J. Biol. Chem., Vol. 263, Issue 2, 769-775, Jan, 1988
Effect of neurophysin on enzymatic maturation of oxytocin from its precursor
S Ando, AS Murthy, BA Eipper and IM Chaiken
Molecular, Cellular, and Nutritional Endocrinology Branch, National Institutes of Health, Bethesda, Maryland 20892.

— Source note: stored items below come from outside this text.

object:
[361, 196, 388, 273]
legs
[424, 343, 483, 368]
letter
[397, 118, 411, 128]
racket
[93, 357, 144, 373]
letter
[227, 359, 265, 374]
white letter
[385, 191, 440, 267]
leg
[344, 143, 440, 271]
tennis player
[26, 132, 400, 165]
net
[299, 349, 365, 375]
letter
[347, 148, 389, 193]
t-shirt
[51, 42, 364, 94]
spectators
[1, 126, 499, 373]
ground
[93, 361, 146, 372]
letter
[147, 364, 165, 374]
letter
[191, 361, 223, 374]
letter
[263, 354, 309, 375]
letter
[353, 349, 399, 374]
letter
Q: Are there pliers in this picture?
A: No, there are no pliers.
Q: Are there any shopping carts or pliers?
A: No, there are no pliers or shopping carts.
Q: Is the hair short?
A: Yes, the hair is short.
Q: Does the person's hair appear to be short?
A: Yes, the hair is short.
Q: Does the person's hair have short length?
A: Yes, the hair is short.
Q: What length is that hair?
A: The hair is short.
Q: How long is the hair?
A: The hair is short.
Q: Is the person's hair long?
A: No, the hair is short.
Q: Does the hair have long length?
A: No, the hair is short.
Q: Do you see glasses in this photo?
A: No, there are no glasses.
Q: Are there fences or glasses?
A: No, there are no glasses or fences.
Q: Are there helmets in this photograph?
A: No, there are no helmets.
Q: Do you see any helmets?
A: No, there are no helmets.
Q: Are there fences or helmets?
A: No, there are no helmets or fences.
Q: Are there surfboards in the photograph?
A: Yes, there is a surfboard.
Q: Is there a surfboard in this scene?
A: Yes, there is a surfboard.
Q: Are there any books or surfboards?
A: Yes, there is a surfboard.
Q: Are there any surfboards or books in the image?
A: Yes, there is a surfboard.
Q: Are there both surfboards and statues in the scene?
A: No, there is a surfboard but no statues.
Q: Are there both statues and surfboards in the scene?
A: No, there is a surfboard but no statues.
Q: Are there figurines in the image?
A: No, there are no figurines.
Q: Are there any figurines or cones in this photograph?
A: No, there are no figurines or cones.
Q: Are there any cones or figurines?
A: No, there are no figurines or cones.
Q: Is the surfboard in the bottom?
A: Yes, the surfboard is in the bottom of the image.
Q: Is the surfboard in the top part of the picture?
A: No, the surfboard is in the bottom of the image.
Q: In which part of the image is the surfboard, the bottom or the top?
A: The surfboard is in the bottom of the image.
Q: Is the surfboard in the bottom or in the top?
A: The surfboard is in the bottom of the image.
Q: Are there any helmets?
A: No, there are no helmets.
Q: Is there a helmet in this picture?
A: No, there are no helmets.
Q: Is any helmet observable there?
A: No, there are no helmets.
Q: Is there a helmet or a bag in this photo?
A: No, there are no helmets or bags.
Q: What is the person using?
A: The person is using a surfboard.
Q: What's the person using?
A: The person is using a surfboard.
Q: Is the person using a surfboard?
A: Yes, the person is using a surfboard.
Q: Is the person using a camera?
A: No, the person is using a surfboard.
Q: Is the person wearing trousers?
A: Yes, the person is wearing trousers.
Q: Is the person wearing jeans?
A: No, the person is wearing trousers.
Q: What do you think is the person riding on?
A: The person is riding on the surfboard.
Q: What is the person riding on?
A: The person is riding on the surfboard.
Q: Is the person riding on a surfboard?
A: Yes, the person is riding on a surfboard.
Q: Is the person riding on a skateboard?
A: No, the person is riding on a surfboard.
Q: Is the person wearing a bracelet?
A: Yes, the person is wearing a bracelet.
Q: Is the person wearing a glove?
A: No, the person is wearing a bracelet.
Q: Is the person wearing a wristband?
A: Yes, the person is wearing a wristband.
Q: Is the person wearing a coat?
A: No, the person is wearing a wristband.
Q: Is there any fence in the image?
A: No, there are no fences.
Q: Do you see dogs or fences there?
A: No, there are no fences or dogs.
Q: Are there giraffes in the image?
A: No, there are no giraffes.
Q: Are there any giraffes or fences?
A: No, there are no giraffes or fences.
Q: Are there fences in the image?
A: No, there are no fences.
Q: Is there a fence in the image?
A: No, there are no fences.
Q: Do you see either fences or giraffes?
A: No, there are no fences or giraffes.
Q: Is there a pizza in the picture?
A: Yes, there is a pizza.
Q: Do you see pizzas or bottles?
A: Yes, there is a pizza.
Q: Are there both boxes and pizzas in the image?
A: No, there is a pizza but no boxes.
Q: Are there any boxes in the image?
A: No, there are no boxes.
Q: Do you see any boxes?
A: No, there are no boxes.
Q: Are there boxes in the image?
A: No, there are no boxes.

We examined the extent to which rates of enzymatic conversion of the
oxytocin biosynthetic precursor to mature peptide are modulated by
intramolecular and intermolecular assembly of precursor and polypeptide
intermediates. The biosynthesized precursor contains hormone and
neurophysin sequences linked by a Gly-Lys-Arg sequence and undergoes
enzymatic processing reactions which include endoproteolytic cleavage at
the Lys-Arg dibasic sequence, carboxypeptidase B-like exoproteolytic
cleavage, and enzymatic amidation. We evaluated the effect of neurophysin
on such processing reactions using semisynthetic precursors of
oxytocin/bovine neurophysin I and synthetic oxytocinyl precursor
intermediates as substrates. Neurophysin I at high concentration (0.7 mM)
reduced the rates of carboxy-peptidase B-like conversion of
oxytocinyl-Gly-Lys-Arg to oxytocinyl-Gly and the enzymatic amidation of
oxytocinyl-Gly to mature (C-terminal amidated) oxytocin. The dependence of
rate suppression on the concentrations of peptide substrate and neurophysin
I suggested that suppression is due to intermolecular formation of
hormone-neurophysin complexes which are aggregated at least to dimers. An
analogous intramolecular neurophysin effect was found for endoproteolytic
processing of semisynthetic precursors. Endoproteinase Lys-C cleaved the
Lys11-Arg12 peptide bond in a native- like semisynthetic precursor at a
significantly slower rate than it did an assembly-deficient precursor
analogue. The difference in semisynthetic precursor endoproteolysis rates
is most substantial at the high concentrations at which the native-like
precursor would form dimers but the assembly-deficient analogue would not.
The native-like semisynthetic precursor was more stable than the
assembly-deficient precursor analogue to tryptic digestion. The
concentration-dependent effects of neurophysin, both intramolecularly as a
precursor domain and intermolecularly as an interacting protein, are likely
to occur in the secretory granules in which the biosynthetic precursors are
packaged. The molecular organization of both hormone/neurophysin precursors
and the noncovalently complexed hormone-neurophysin intermediates can be
expected to play a role in modulating enzymatic processing reactions that
lead to mature neurohypophysial hormones.